Leaner Balance Sheets and Emerging Businesses
“What is interesting in smallcaps is that leverage is almost gone. Managements have cleared up balance sheets, GST has forced companies to show true numbers, and new businesses are getting listed. The universe has nearly 3,500 companies. Within cap goods, water and recycling segments are attractive, and chemicals could generate wealth over time,” Naha said.
On recycling and water waste, he added, “The opportunity over the next 5–10 years is huge. We focus on good businesses with clean balance sheets and strong cash flows. Those dealing with the private sector have cleaner working capital cycles. Not everyone will win, but the runway for the right companies is massive.”
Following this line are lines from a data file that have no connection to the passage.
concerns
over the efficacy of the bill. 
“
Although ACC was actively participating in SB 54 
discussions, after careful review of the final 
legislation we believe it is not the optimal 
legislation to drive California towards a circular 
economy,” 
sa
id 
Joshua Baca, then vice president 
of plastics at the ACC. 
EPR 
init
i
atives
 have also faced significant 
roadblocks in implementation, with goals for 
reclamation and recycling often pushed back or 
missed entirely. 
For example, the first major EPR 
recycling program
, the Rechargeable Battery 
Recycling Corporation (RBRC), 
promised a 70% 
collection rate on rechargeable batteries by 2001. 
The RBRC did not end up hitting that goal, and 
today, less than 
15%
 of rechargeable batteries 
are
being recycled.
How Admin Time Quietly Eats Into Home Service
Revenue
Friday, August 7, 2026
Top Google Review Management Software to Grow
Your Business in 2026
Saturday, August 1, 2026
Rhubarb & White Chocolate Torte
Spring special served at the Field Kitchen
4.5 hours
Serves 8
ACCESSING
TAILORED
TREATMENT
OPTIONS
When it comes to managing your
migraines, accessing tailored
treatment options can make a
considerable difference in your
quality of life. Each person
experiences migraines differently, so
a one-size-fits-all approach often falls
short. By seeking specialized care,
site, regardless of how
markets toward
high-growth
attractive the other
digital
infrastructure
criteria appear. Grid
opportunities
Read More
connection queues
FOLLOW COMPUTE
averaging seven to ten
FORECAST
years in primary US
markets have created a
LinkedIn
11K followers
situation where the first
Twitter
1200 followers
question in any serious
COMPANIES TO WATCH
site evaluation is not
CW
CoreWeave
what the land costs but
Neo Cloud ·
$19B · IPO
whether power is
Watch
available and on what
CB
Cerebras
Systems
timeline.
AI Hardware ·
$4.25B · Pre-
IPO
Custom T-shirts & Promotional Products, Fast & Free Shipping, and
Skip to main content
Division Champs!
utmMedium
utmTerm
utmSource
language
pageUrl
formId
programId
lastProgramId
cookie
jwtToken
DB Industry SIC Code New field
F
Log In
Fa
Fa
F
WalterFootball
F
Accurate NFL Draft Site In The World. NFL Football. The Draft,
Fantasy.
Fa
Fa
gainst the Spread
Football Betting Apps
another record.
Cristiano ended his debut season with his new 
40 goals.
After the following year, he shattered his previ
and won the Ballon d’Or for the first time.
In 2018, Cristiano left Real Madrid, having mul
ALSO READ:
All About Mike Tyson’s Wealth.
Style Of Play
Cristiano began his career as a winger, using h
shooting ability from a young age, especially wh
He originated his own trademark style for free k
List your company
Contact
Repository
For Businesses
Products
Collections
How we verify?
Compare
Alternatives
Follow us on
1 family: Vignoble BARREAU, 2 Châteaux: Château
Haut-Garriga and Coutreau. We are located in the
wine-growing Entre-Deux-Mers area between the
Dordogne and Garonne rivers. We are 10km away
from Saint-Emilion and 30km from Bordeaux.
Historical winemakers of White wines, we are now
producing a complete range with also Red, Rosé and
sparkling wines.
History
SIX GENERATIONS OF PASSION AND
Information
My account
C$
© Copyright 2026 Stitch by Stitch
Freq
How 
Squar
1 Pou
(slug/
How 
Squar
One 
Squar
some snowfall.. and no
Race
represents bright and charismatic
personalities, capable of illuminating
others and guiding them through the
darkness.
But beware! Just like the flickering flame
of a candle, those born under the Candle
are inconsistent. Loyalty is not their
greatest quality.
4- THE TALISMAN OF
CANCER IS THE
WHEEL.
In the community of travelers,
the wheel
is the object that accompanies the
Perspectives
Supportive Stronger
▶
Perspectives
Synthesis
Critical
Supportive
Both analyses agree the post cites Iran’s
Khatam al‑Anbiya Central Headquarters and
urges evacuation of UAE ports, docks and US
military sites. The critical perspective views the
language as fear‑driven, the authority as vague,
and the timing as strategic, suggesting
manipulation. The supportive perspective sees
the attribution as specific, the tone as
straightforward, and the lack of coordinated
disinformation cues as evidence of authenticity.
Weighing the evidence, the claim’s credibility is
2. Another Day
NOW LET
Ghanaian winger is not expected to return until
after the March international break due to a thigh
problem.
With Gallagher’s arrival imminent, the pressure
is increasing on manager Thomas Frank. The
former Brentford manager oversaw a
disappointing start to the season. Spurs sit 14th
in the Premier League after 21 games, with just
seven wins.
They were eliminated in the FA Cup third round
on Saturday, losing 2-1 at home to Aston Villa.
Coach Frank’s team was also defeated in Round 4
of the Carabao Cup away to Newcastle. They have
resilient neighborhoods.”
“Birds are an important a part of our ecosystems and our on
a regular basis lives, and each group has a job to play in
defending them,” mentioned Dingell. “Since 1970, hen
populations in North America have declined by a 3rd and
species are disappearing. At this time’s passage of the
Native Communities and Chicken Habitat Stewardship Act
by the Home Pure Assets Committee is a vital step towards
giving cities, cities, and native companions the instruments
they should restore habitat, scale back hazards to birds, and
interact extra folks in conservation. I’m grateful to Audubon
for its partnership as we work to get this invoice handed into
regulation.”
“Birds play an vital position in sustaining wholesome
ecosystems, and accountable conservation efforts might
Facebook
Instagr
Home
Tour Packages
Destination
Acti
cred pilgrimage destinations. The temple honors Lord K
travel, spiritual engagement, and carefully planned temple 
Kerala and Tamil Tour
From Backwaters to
Competition and Technology Moats
Addressing risks from larger players, Naha noted, “Competition is inevitable when a segment grows. That’s why assessing a business’s moat is key. Technology can create barriers, and businesses that can defend themselves through it are attractive to us.”
Valuations matter too. “A few years back we weren’t looking at chemicals. Today, some speciality chemical companies that maintain margins through cycles are evolving and could be very interesting.” On subsegments, he added, “Refrigeration, coolants, and amines could be interesting. Only a few niche players are likely to deliver strong numbers over time.” Valuations and Market Opportunities
On small and midcap valuations, Naha said, “Small and microcaps often get bucketed together, but there are 3,500 companies to choose from. For example, a listed staple company is available at less than one times sales, with ROE and ROCE of 30%, debt-free and cash-generating. There’s still money to be made if you pick the right businesses.”
Financials: The Underappreciated Segment
Regarding financials, he said, “We have been underweight in lending financials for seven years. We like small and microcap non-lending financials like asset managers, where valuations are correcting. Banks and NBFCs may become interesting a quarter or two from now, especially in the MFI segment.”
Avoiding Overpriced Bets
Finally, on avoiding risk, Naha stated, “Expensive segments are the riskiest if interest rates rise. EMS looks expensive. We avoid companies driven by stories without numbers, even if they show growth.”